Troubleshooting unknown/unhealthy Kubernetes (k8s) clusters

Products

CloudHealth

Issue/Introduction

An unknown/unhealthy cluster prevents our collector from communicating with the CloudHealth Kubernetes end-point.

Resolution

1. The first and easiest check to run is confirming the network can access containers-api.edge.cloudhealthtech.com/v1/containers/ and api.cloudhealthtech.com endpoints on port 443. Both use HTTPS and do not use WebSocket.

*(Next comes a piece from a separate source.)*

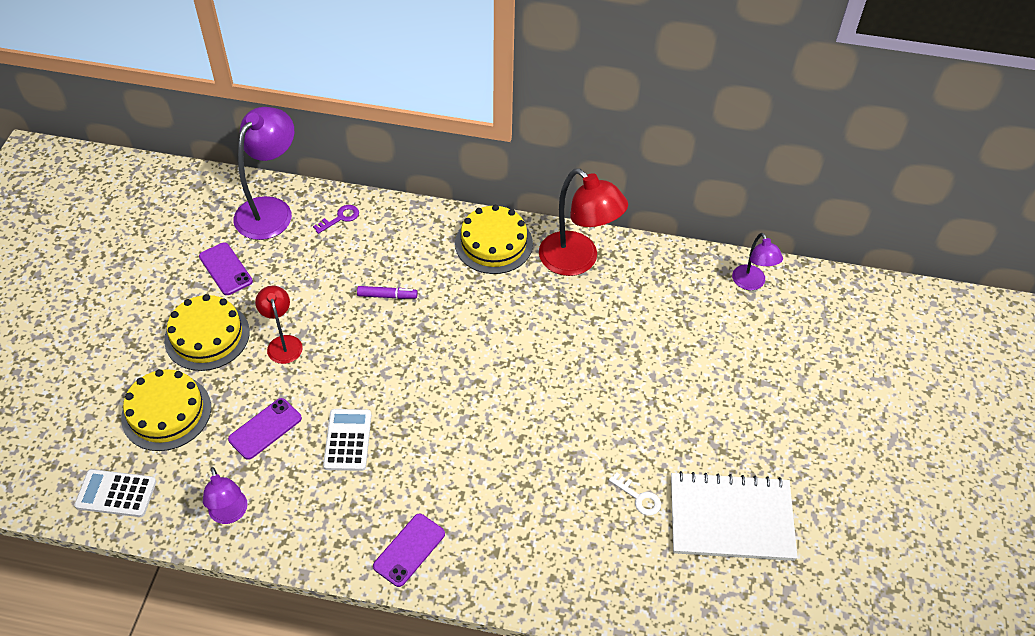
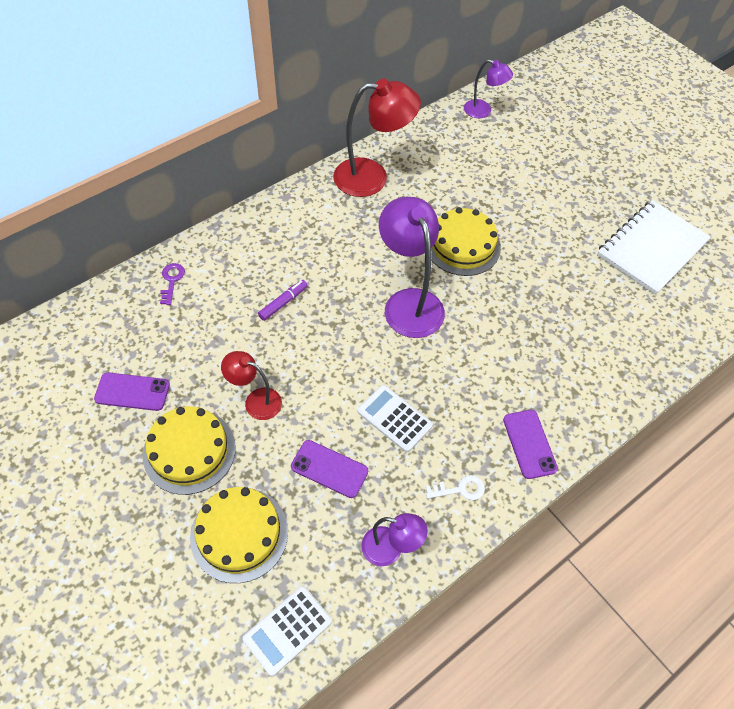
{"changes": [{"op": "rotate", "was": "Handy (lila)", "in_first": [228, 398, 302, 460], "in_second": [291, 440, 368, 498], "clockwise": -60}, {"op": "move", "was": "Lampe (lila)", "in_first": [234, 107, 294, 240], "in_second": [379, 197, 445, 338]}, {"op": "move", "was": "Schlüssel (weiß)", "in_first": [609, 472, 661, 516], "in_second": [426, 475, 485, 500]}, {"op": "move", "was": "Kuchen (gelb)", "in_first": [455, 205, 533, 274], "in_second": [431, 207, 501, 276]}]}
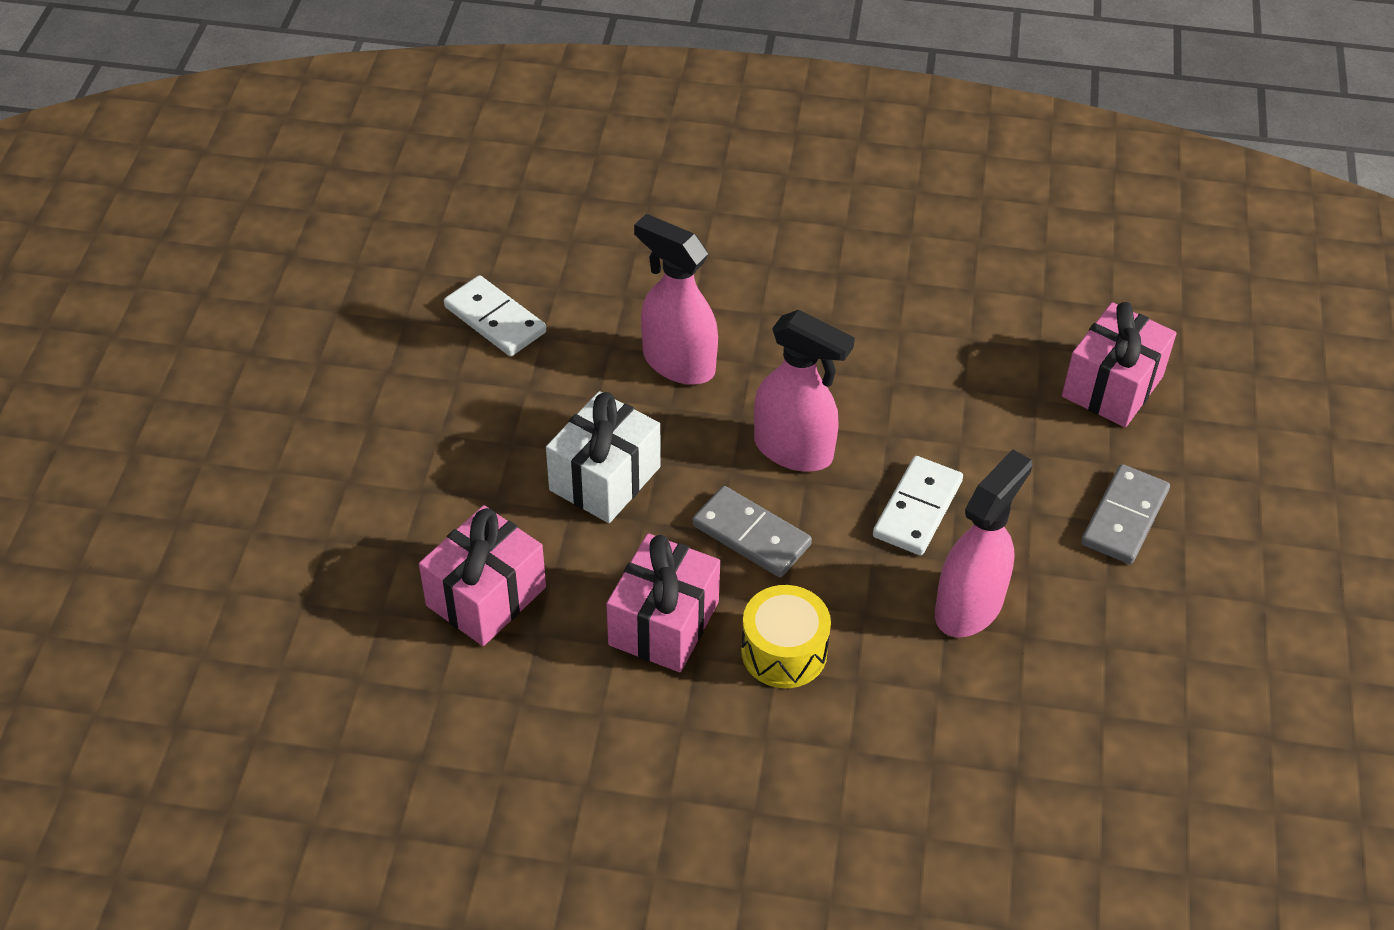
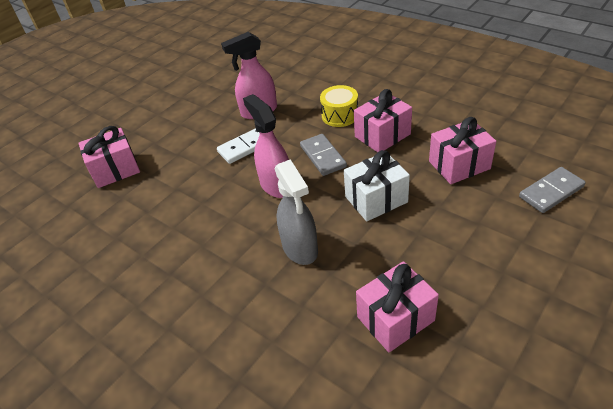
{"changes": [{"op": "recolor", "was": "Sprühflasche (rosa)", "now": "Sprühflasche (grau)", "in_first": [634, 214, 718, 385], "in_second": [275, 159, 318, 265]}, {"op": "replace", "was": "Dominostein (weiß)", "now": "Geschenk (rosa)", "in_first": [444, 275, 546, 356], "in_second": [356, 261, 439, 352]}, {"op": "move", "was": "Dominostein (grau)", "in_first": [1081, 464, 1170, 564], "in_second": [519, 167, 586, 213]}]}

2. The second check is to run two different curls from the deployed kubernetes collector pod to ensure connection to our endpoints. These MUST be run from the collector pod, not the cluster.

Enter the pod with:

kubectl exec -i --tty <pod-name> -- sh

Run the first curl to our health endpoint:

curl -v -X GET https://containers-api.edge.cloudhealthtech.com/api/v1/health

The expected response:

{"status":"healthy","time":"Fri, 29 Jan 2021 22:48:10 GMT"}

Run the second curl to mock the exact request made by the kubernetes collector (except without any k8s data cache payload).
Be sure to add the auth_token, cluster_id, and cluster_uid to the curl
-The auth token can be pulled from the collector deployment page
-The cluster_id is just the name of the cluster you are deployed the collector to
-The k8s_agent_version can be found on the clusters page https://apps.cloudhealthtech.com/containers_clusters, or https://github.com/CloudHealth/helm/blob/main/cloudhealth-collector-image-docs/CHANGELOG.md
-The cluster_uid can be pulled from the clusters page https://apps.cloudhealthtech.com/containers_clusters, or pod logs

curl --request POST \
  --url 'https://containers-api.edge.cloudhealthtech.com/v2/containers/kubernetes/state?auth_token=EnterToken&cluster_id=EnterName&sample_time=1729088736612&k8s_object_type=cronjobs&k8s_agent_version=EnterVersion&cluster_uid=EnterUID' \
  --header 'Content-Type: application/json' \
  --data '{}'

The expected response (since we sent no payload):

{"result":201}

If either of these curls do not give the expected response then you must refer back to check 1 to ensure the expected endpoints are whitelisted on your network.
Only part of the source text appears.